Wednesday, October 14, 2009

Healthcare and distributive justice

It's been a while since I updated this blog, but it's about time I get it going again. So, as a first comment, something about an issue that is crucial to much of the current healthcare debate, but is unfortunately rarely made explicit.

About a month ago, the College Republicans at UGA invited two doctors to speak on healthcare. These physicians claimed to offer "an evidence-based approach" to opposing health care reform. Most of this evidence is recapitulated on their blog (whose sub-title suggests that they do not know the difference between "ills" and "ails": not a good sign!).

Their argument against reform appears to be that 1) any statistics which indicate the U.S. healthcare system performs poorly are wrong, while statistics that indicate it performs well are correct; 2) access to healthcare is not a problem (there is always the ER), and 3) the Massachusetts healthcare reform has worked very poorly, so U.S.-wide reform will fail. Although they claim to base their arguments on evidence, their reading of this evidence is highly selective and obviously geared to support their predetermined conclusion.

More disturbing is their take-away message, as reported in UGA's student newspaper, the Red & Black: they consider it "common sense" that "If we are going to bring 47 million people into the system without increasing the number of doctors out there" this will "give you less access".

And there's the rub: Theirs is an argument of "haves" versus "have-nots". At its heart, this is not an argument about efficiency or cost, nor even about access. Of course, one can debate whether or not healthcare reform might bring new doctors into the system (though they do not address this question), whether physicians are the limiting factor in access to healthcare (also not addressed), and whether "less access" implies worse care (also not addressed).

But abstracting away from those questions, these two doctors apparently consider it "common sense" that those who benefit from the current system (doctors and well-insured patients alike), a system which is heavily subsidized by the government (about half of all healthcare spending in the U.S. is public spending), ought to oppose extending similar government-subsidized benefits to those who are currently excluded. This is a question of distributive justice.

It is about the justice of maintaining an institutional structure which excludes certain people from receiving benefits (subsidized by the government) in a way that is manifestly inequitable (see Nicholas Kristof's column in the New York Times last week; more systematic detail is in this academic study); an exclusion that, among others, results in an estimated 45,000 unnecessary deaths per year.

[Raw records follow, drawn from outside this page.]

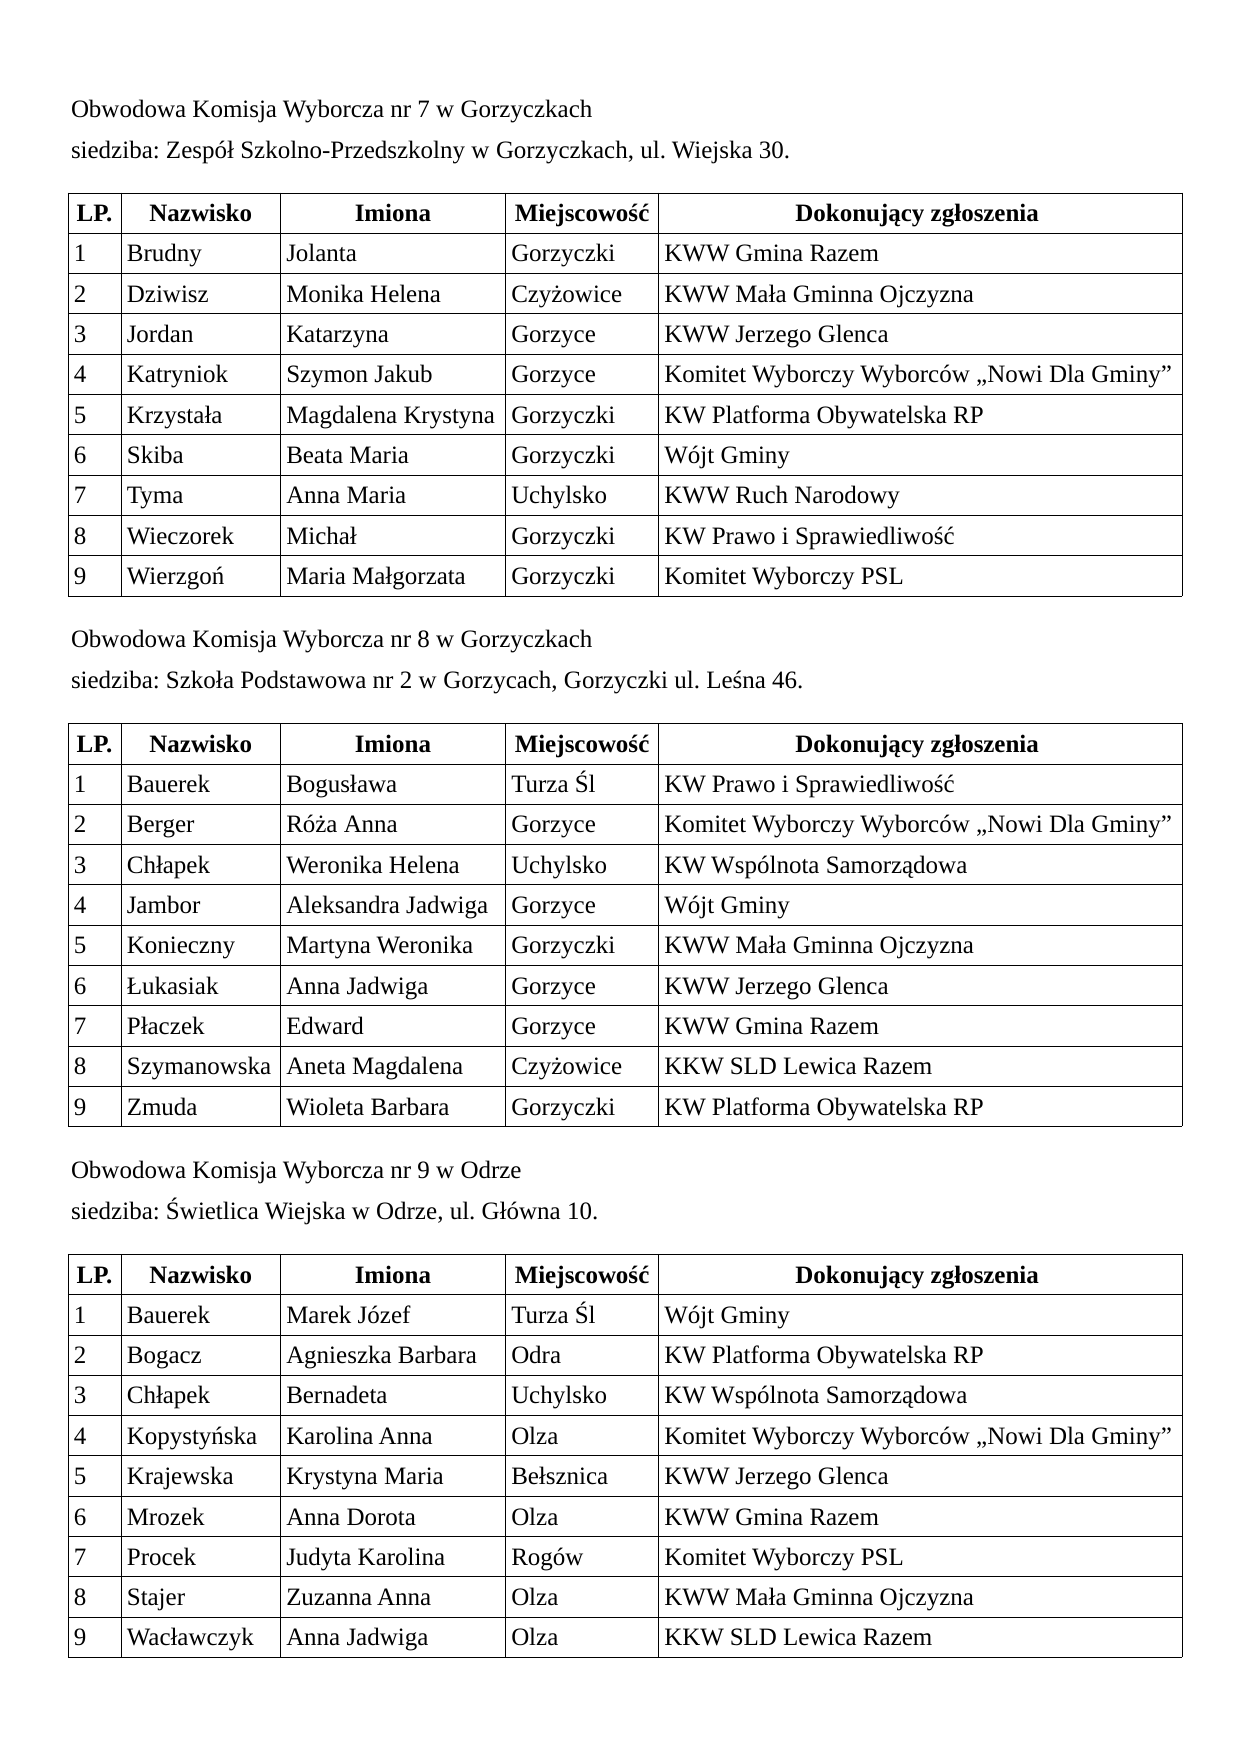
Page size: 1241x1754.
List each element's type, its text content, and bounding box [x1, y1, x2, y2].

table_cell Maria Małgorzata [281, 556, 505, 596]
text Obwodowa Komisja Wyborcza nr 8 w Gorzyczkach [71, 624, 1181, 653]
table_header Imiona [281, 724, 505, 763]
table_cell Anna Maria [281, 476, 505, 515]
table_header Dokonujący zgłoszenia [659, 724, 1182, 763]
table_cell Chłapek [122, 1376, 280, 1415]
table_header Dokonujący zgłoszenia [659, 1255, 1182, 1294]
table_cell Konieczny [122, 926, 280, 965]
table_cell 8 [69, 516, 121, 555]
table_cell Czyżowice [506, 274, 658, 313]
table_header Nazwisko [122, 724, 280, 763]
table_cell Uchylsko [506, 845, 658, 884]
table_cell 8 [69, 1577, 121, 1617]
table_cell Wójt Gminy [659, 885, 1182, 925]
text Obwodowa Komisja Wyborcza nr 9 w Odrze [71, 1155, 1181, 1184]
table_cell Aneta Magdalena [281, 1047, 505, 1086]
table_cell KW Prawo i Sprawiedliwość [659, 765, 1182, 804]
table_cell Gorzyczki [506, 926, 658, 965]
table_header Nazwisko [122, 194, 280, 233]
table_cell KW Wspólnota Samorządowa [659, 1376, 1182, 1415]
table_cell 2 [69, 805, 121, 844]
table_cell 7 [69, 1006, 121, 1046]
table_cell Agnieszka Barbara [281, 1336, 505, 1375]
table_cell KW Platforma Obywatelska RP [659, 395, 1182, 434]
table_cell KW Wspólnota Samorządowa [659, 845, 1182, 884]
table_cell Szymanowska [122, 1047, 280, 1086]
table_cell Krystyna Maria [281, 1456, 505, 1496]
table_cell KWW Gmina Razem [659, 1006, 1182, 1046]
table_cell Gorzyce [506, 314, 658, 354]
table_cell 5 [69, 926, 121, 965]
table_cell Komitet Wyborczy Wyborców „Nowi Dla Gminy” [659, 1416, 1182, 1455]
table_cell Wioleta Barbara [281, 1087, 505, 1126]
table_cell Bogusława [281, 765, 505, 804]
table_cell Gorzyce [506, 805, 658, 844]
table_header LP. [69, 724, 121, 763]
table_cell Bauerek [122, 765, 280, 804]
table_cell Wacławczyk [122, 1618, 280, 1657]
table_cell 1 [69, 1295, 121, 1334]
table_cell Olza [506, 1497, 658, 1536]
table_cell Mrozek [122, 1497, 280, 1536]
table_cell Bernadeta [281, 1376, 505, 1415]
table_cell 9 [69, 556, 121, 596]
table_cell Szymon Jakub [281, 355, 505, 394]
table_cell KW Platforma Obywatelska RP [659, 1336, 1182, 1375]
table_cell Komitet Wyborczy PSL [659, 1537, 1182, 1576]
table_cell Stajer [122, 1577, 280, 1617]
table_cell Dziwisz [122, 274, 280, 313]
table_cell 7 [69, 476, 121, 515]
table_cell Jambor [122, 885, 280, 925]
table_header LP. [69, 194, 121, 233]
table_cell Wójt Gminy [659, 435, 1182, 474]
table_cell Chłapek [122, 845, 280, 884]
table_cell KWW Jerzego Glenca [659, 314, 1182, 354]
table_cell 1 [69, 765, 121, 804]
table_cell Jolanta [281, 234, 505, 273]
table_cell 2 [69, 274, 121, 313]
table_cell Gorzyce [506, 1006, 658, 1046]
table_cell Czyżowice [506, 1047, 658, 1086]
table_cell 3 [69, 314, 121, 354]
table_cell Olza [506, 1577, 658, 1617]
table_cell 6 [69, 1497, 121, 1536]
table_cell Turza Śl [506, 765, 658, 804]
table_header Miejscowość [506, 724, 658, 763]
table_cell Marek Józef [281, 1295, 505, 1334]
table_cell 4 [69, 1416, 121, 1455]
table_cell Berger [122, 805, 280, 844]
table_cell 9 [69, 1618, 121, 1657]
table_header Nazwisko [122, 1255, 280, 1294]
table_cell Gorzyce [506, 966, 658, 1005]
table_cell 4 [69, 885, 121, 925]
table_cell KWW Mała Gminna Ojczyzna [659, 1577, 1182, 1617]
table_cell Róża Anna [281, 805, 505, 844]
table_cell Płaczek [122, 1006, 280, 1046]
table_cell Gorzyczki [506, 234, 658, 273]
table_cell Gorzyczki [506, 556, 658, 596]
table_cell Komitet Wyborczy Wyborców „Nowi Dla Gminy” [659, 355, 1182, 394]
table_cell Uchylsko [506, 476, 658, 515]
table_cell Gorzyczki [506, 395, 658, 434]
table_header Miejscowość [506, 194, 658, 233]
table_header Miejscowość [506, 1255, 658, 1294]
table_cell Olza [506, 1618, 658, 1657]
table_cell Karolina Anna [281, 1416, 505, 1455]
table_cell Bełsznica [506, 1456, 658, 1496]
table_cell 3 [69, 1376, 121, 1415]
table_cell Tyma [122, 476, 280, 515]
text siedziba: Szkoła Podstawowa nr 2 w Gorzycach, Gorzyczki ul. Leśna 46. [71, 666, 1181, 694]
table_header Imiona [281, 1255, 505, 1294]
table_cell Wierzgoń [122, 556, 280, 596]
table_cell Katryniok [122, 355, 280, 394]
table_cell 4 [69, 355, 121, 394]
table_header Dokonujący zgłoszenia [659, 194, 1182, 233]
table_cell 6 [69, 435, 121, 474]
table_cell 5 [69, 1456, 121, 1496]
table_cell KWW Mała Gminna Ojczyzna [659, 926, 1182, 965]
table_cell 2 [69, 1336, 121, 1375]
table_cell KWW Jerzego Glenca [659, 966, 1182, 1005]
table_cell Gorzyczki [506, 435, 658, 474]
table_cell Wieczorek [122, 516, 280, 555]
table_header LP. [69, 1255, 121, 1294]
table_cell KKW SLD Lewica Razem [659, 1047, 1182, 1086]
table_cell Skiba [122, 435, 280, 474]
table_cell KWW Gmina Razem [659, 1497, 1182, 1536]
table_cell 6 [69, 966, 121, 1005]
table_cell Gorzyce [506, 355, 658, 394]
table_cell Gorzyczki [506, 1087, 658, 1126]
table_cell 9 [69, 1087, 121, 1126]
table_cell Anna Jadwiga [281, 1618, 505, 1657]
table_cell 5 [69, 395, 121, 434]
table_cell Weronika Helena [281, 845, 505, 884]
table_cell Zmuda [122, 1087, 280, 1126]
table_cell Odra [506, 1336, 658, 1375]
text siedziba: Zespół Szkolno-Przedszkolny w Gorzyczkach, ul. Wiejska 30. [71, 135, 1181, 164]
table_cell 3 [69, 845, 121, 884]
table_cell Łukasiak [122, 966, 280, 1005]
table_cell Anna Dorota [281, 1497, 505, 1536]
table_cell Katarzyna [281, 314, 505, 354]
table_cell KKW SLD Lewica Razem [659, 1618, 1182, 1657]
table_cell Bauerek [122, 1295, 280, 1334]
table_cell Krajewska [122, 1456, 280, 1496]
table_cell Komitet Wyborczy PSL [659, 556, 1182, 596]
table_cell Brudny [122, 234, 280, 273]
table_cell KW Platforma Obywatelska RP [659, 1087, 1182, 1126]
table_cell 1 [69, 234, 121, 273]
table_cell KWW Ruch Narodowy [659, 476, 1182, 515]
table_cell Uchylsko [506, 1376, 658, 1415]
table_cell Aleksandra Jadwiga [281, 885, 505, 925]
table_cell Monika Helena [281, 274, 505, 313]
table_cell Gorzyce [506, 885, 658, 925]
table_cell Edward [281, 1006, 505, 1046]
table_cell Jordan [122, 314, 280, 354]
table_cell Gorzyczki [506, 516, 658, 555]
table_cell Michał [281, 516, 505, 555]
table_cell Krzystała [122, 395, 280, 434]
table_cell Olza [506, 1416, 658, 1455]
table_cell 7 [69, 1537, 121, 1576]
text siedziba: Świetlica Wiejska w Odrze, ul. Główna 10. [71, 1196, 1181, 1225]
table_header Imiona [281, 194, 505, 233]
table_cell Kopystyńska [122, 1416, 280, 1455]
table_cell Martyna Weronika [281, 926, 505, 965]
table_cell Rogów [506, 1537, 658, 1576]
table_cell Bogacz [122, 1336, 280, 1375]
text Obwodowa Komisja Wyborcza nr 7 w Gorzyczkach [71, 94, 1181, 122]
table_cell 8 [69, 1047, 121, 1086]
table_cell Anna Jadwiga [281, 966, 505, 1005]
table_cell Judyta Karolina [281, 1537, 505, 1576]
table_cell KWW Gmina Razem [659, 234, 1182, 273]
table_cell Turza Śl [506, 1295, 658, 1334]
table_cell Beata Maria [281, 435, 505, 474]
table_cell Wójt Gminy [659, 1295, 1182, 1334]
table_cell KW Prawo i Sprawiedliwość [659, 516, 1182, 555]
table_cell Magdalena Krystyna [281, 395, 505, 434]
table_cell KWW Jerzego Glenca [659, 1456, 1182, 1496]
table_cell Procek [122, 1537, 280, 1576]
table_cell KWW Mała Gminna Ojczyzna [659, 274, 1182, 313]
table_cell Zuzanna Anna [281, 1577, 505, 1617]
table_cell Komitet Wyborczy Wyborców „Nowi Dla Gminy” [659, 805, 1182, 844]
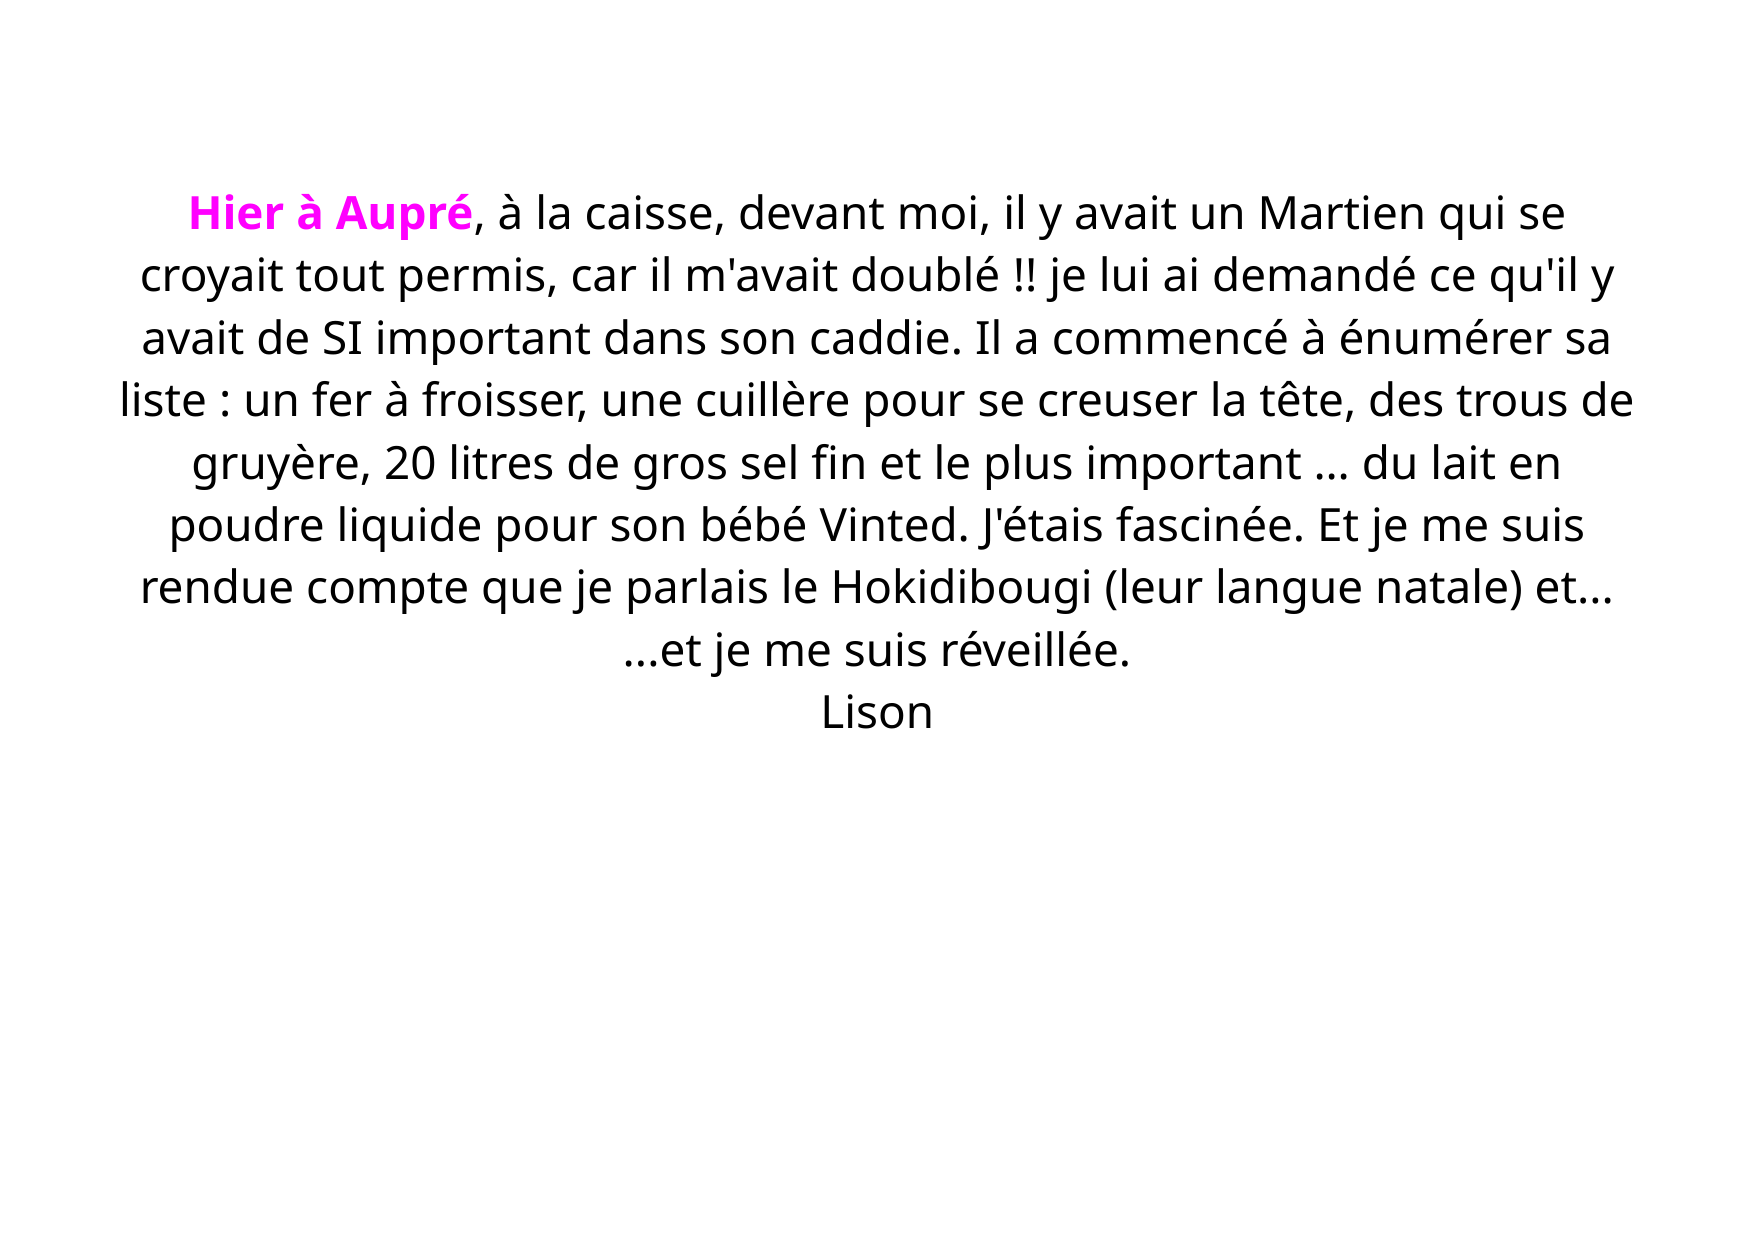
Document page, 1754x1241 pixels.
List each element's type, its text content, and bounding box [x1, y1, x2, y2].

text Lison [118, 680, 1636, 742]
text ...et je me suis réveillée. [118, 617, 1636, 680]
text Hier à Aupré, à la caisse, devant moi, il y avait un Martien qui se croyait tout permis, car il m'avait doublé !! je lui ai demandé ce qu'il y avait de SI important dans son caddie. Il a commencé à énumérer sa liste : un fer à froisser, une cuillère pour se creuser la tête, des trous de gruyère, 20 litres de gros sel fin et le plus important … du lait en poudre liquide pour son bébé Vinted. J'étais fascinée. Et je me suis rendue compte que je parlais le Hokidibougi (leur langue natale) et... [118, 181, 1636, 617]
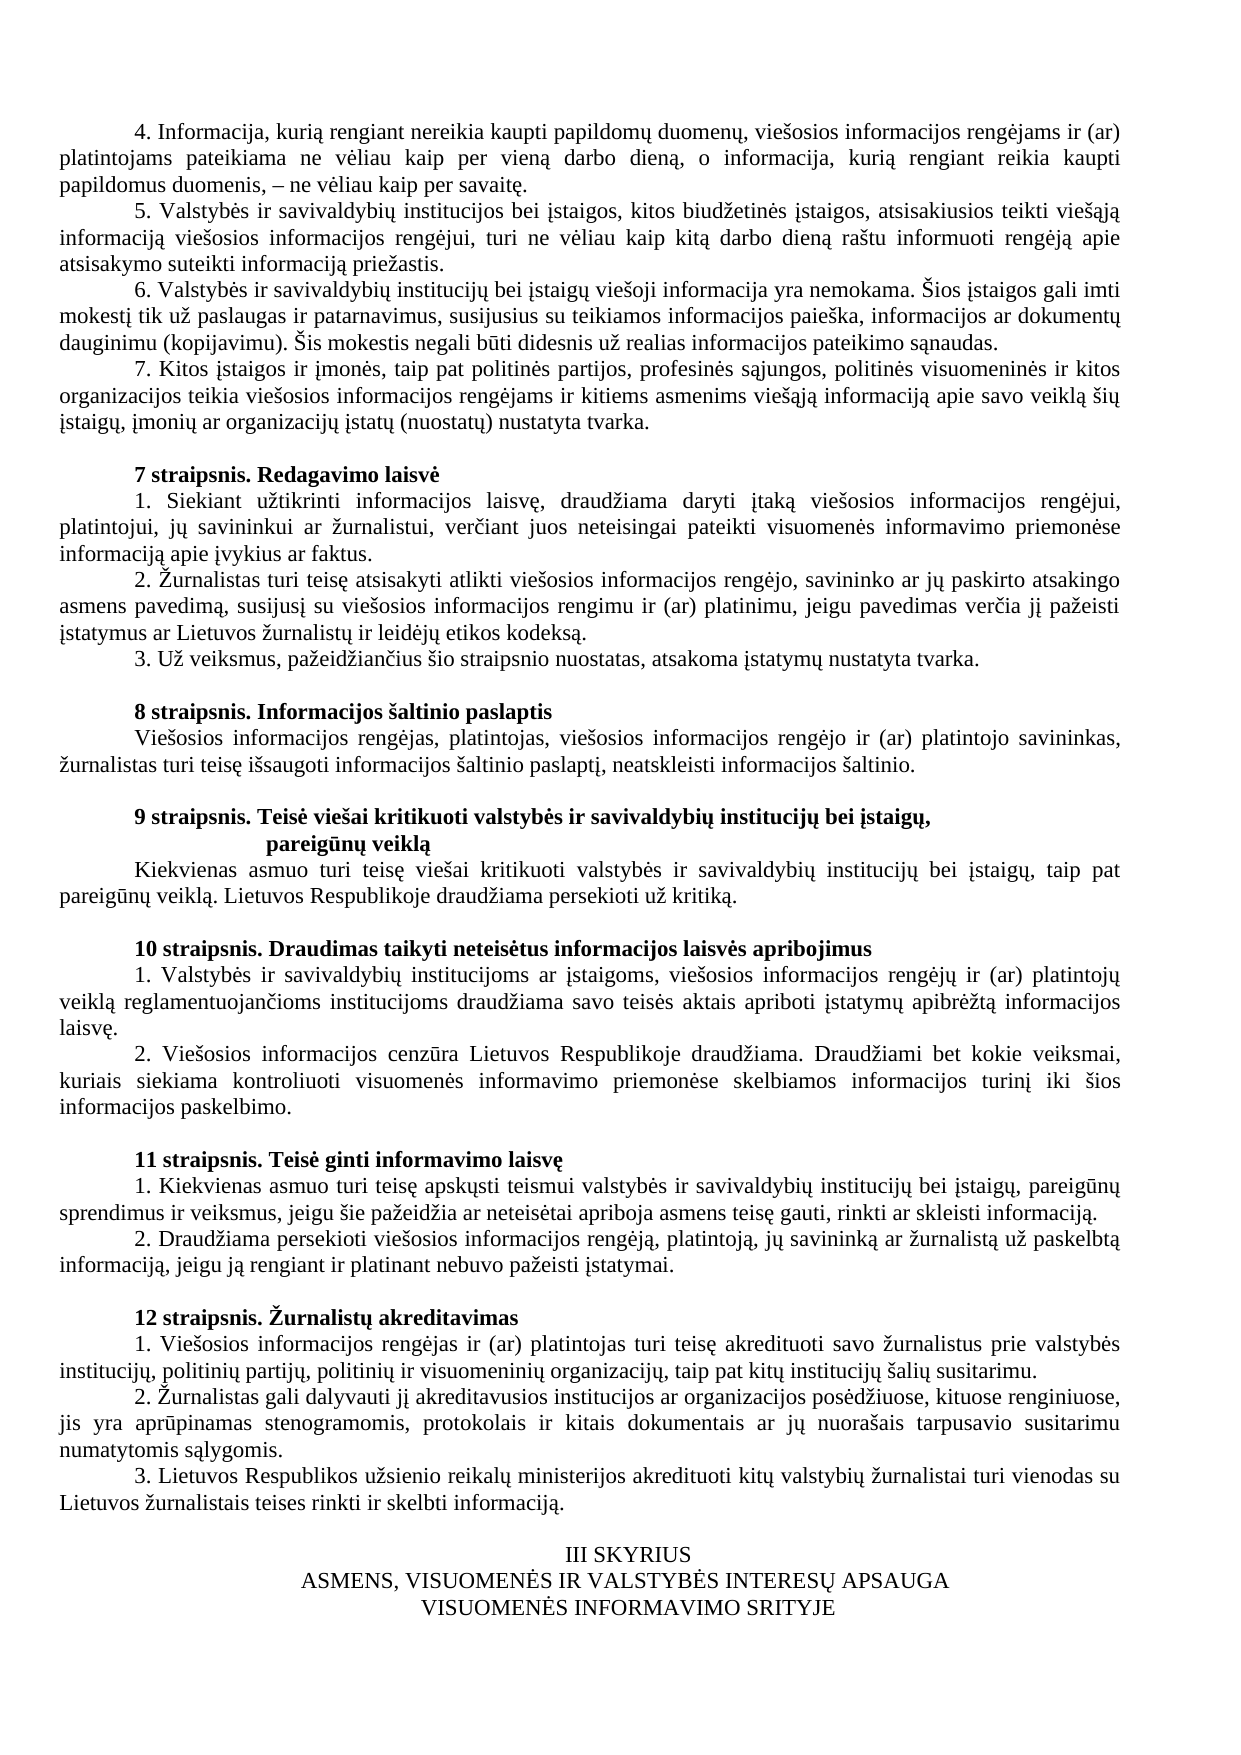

Even if it were true that the "you" the doctors addressed in their talk can expect to encounter "less access" under a reformed healthcare system, which is highly debatable, is it too much to hope that many of them would be willing to offer up a little access in exchange for saving the lives of up to 45,000 fellow-citizens per year?

P.S. Interestingly, the Red & Black recently reported that quite a few UGA undergraduates are without health insurance. Of course, it is possible that those without health insurance are less likely to attend an event organized by the College Republicans, and thus were not part of the "you" the doctors were addressing.


  1. Sadly, the two doctors who came to UGA recently are not alone. I was having a friendly debate with a local small business owner recently, a very smart and moderately wealthy man. After proudly proclaiming America's healthcare system to be the best in the world, he spelled out his opposition to current efforts at healthcare reform. His argument centered around a single "problem": if we were to extend healthcare coverage to the millions of currently uninsured, he said, every doctor's office in the country would be inundated with new patients. "We" would not be able to see a doctor for months because of this. If that were true, I countered, wouldn't that be evidence that lots of people currently need healthcare that they cannot afford? The gentleman apparently did not grasp the irony of his own argument- how can America have the best healthcare system in the world if we have millions of people who can't afford to participate in that system? I have heard variations on this argument everywhere lately. Coincidentally (or not), they usually seem to come from people who have no problem affording good health insurance. Rich people never fail to amaze me.